In the oversight hearing today, Eric Swalwell tried to grill Attorney General Garland on whether DOJ would reconsider the OLC memo holding that a sitting President cannot be indicted. Garland dodged answering any specific question. But along the way he laid out some principles that he might apply regarding the investigation of a former President.
Swalwell: General Garland, in 1973, an Office of Legal Counsel memo outlined the parameters for indicting a sitting President and said that you cannot do that. Twenty-seven years later, that memo was updated to reaffirm that principle. Twenty-one years later, we have seen a former President test the bounds of Presidential authority, and I’m wondering, would you commit to revisiting that principle, whether or not a President, while sitting, should be indicted?

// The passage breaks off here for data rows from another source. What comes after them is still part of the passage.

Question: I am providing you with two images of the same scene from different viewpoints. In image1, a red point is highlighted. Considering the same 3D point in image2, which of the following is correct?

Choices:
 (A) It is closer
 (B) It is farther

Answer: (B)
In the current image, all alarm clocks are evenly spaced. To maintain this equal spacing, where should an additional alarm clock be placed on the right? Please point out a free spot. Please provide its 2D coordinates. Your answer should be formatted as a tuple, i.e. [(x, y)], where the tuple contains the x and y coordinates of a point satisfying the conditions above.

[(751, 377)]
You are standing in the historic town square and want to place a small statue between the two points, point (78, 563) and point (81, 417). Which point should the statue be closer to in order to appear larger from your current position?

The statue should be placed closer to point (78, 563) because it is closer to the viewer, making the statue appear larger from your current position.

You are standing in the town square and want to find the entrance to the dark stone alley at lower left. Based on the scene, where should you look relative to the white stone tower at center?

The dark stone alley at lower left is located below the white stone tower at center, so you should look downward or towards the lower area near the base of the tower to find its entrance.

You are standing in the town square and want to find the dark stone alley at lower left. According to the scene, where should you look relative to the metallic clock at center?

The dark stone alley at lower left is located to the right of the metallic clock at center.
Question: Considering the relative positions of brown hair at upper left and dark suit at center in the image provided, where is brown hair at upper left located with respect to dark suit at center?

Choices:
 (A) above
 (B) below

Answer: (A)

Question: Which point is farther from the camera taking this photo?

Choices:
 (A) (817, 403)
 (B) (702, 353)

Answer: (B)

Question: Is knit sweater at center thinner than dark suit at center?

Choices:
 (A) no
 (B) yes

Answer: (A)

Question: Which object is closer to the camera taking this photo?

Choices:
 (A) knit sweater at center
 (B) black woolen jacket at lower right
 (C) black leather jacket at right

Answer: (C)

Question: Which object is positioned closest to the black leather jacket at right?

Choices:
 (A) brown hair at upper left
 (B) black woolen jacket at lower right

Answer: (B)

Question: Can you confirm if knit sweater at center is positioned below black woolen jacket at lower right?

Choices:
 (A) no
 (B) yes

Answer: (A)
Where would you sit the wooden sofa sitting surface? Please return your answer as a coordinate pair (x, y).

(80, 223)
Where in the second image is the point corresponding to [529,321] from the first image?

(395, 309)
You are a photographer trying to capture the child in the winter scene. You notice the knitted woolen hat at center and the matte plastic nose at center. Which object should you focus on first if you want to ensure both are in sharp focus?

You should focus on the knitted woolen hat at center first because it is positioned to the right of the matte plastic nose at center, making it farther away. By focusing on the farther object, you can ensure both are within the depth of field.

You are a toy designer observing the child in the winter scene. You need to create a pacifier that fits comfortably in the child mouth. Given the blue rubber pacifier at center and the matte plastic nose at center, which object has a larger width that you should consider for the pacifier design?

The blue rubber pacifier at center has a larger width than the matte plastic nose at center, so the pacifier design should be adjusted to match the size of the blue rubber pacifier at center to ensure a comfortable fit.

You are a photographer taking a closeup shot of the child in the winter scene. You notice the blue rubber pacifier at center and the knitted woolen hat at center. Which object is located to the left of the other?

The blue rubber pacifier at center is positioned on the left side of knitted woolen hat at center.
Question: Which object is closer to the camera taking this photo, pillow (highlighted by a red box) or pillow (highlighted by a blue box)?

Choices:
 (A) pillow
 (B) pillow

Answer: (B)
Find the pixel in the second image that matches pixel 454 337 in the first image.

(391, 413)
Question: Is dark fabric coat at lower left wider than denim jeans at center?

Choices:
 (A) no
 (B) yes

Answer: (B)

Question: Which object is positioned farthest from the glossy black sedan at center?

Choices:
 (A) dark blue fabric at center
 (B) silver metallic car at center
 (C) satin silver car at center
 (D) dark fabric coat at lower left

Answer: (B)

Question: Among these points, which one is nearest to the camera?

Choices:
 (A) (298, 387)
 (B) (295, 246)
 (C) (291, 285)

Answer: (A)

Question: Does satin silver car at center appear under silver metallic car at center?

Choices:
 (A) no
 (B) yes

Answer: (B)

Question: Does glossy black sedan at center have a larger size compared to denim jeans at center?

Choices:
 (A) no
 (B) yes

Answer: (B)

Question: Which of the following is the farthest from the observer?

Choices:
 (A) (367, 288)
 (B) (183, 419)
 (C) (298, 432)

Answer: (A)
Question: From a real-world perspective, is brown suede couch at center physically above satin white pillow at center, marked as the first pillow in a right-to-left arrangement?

Garland: Well, Office of Legal Counsel memoranda, particularly when they’ve been reviewed and affirmed by Attorneys General and Assistant Attorneys General of both parties, it’s extremely rare to reverse them, and we have the same kind of respect for our precedents as the courts do. I think it’s also would not normally be under consideration unless there was an actual issue arising and I’m not aware of that issue arising now. So I don’t want to make a commitment on this question.
Swalwell: I don’t want to talk about any specific case but, just, in general, should a former President’s suspected crimes, once they’re out of office, be investigated by the Department of Justice?
Garland: Again, without, I don’t want to make any discussion about any particular former President or anything else. The memorandum that you’re talking about is limited to acts while the person was in office, and that’s all I can say.
Swalwell: And should that decision be made only after an investigation takes place before deciding beforehand a general principle of we’re not going to investigate a former President at all? Would you agree that if there are facts, those should be looked at?
Garland: Again, you’re pushing me very close to a line that I do not intend to cross. We always look at the facts and we always look at the law in any matter before making a determination.